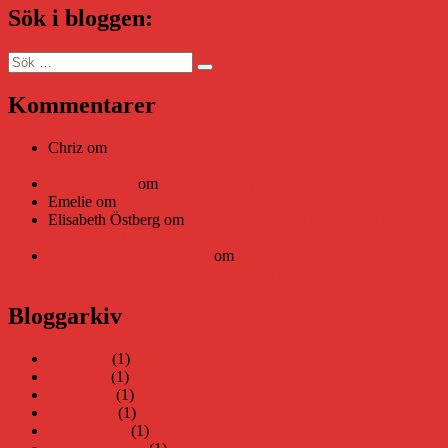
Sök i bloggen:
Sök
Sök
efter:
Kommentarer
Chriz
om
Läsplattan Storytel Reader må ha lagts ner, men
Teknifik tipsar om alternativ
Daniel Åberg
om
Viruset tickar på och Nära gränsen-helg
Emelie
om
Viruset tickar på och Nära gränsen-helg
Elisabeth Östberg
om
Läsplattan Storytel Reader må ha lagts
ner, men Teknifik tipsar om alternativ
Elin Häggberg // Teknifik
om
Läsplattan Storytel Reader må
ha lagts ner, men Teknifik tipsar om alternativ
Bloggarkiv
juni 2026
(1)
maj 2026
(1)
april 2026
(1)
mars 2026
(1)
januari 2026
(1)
+-------+
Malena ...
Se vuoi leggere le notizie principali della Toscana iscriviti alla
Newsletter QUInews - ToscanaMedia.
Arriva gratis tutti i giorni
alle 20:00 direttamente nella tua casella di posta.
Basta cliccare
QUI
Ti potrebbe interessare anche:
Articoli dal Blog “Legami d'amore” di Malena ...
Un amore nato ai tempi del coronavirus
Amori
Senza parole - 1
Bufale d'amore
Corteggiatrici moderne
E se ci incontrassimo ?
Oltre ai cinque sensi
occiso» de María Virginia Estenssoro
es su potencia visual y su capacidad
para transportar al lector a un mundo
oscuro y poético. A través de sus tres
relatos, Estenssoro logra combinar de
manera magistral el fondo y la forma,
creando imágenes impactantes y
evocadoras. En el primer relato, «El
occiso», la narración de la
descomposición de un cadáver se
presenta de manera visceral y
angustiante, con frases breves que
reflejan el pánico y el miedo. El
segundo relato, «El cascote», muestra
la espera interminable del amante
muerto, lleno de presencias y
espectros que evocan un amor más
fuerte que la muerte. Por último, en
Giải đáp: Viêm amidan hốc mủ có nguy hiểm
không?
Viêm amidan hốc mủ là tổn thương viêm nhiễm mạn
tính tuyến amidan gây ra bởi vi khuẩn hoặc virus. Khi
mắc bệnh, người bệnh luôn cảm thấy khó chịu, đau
+-------+
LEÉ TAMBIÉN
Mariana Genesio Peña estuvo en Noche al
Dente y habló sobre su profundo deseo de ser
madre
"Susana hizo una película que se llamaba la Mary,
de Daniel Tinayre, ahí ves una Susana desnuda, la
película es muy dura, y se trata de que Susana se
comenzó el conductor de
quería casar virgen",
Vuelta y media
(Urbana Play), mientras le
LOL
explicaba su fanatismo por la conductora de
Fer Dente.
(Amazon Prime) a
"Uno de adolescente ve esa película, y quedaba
+-------+
▸ **Aim of the exercise**
Please show every line of the entries above that contains the word "Viêm".

▸ **Solution**
Giải đáp: Viêm amidan hốc mủ có nguy hiểm
Viêm amidan hốc mủ là tổn thương viêm nhiễm mạn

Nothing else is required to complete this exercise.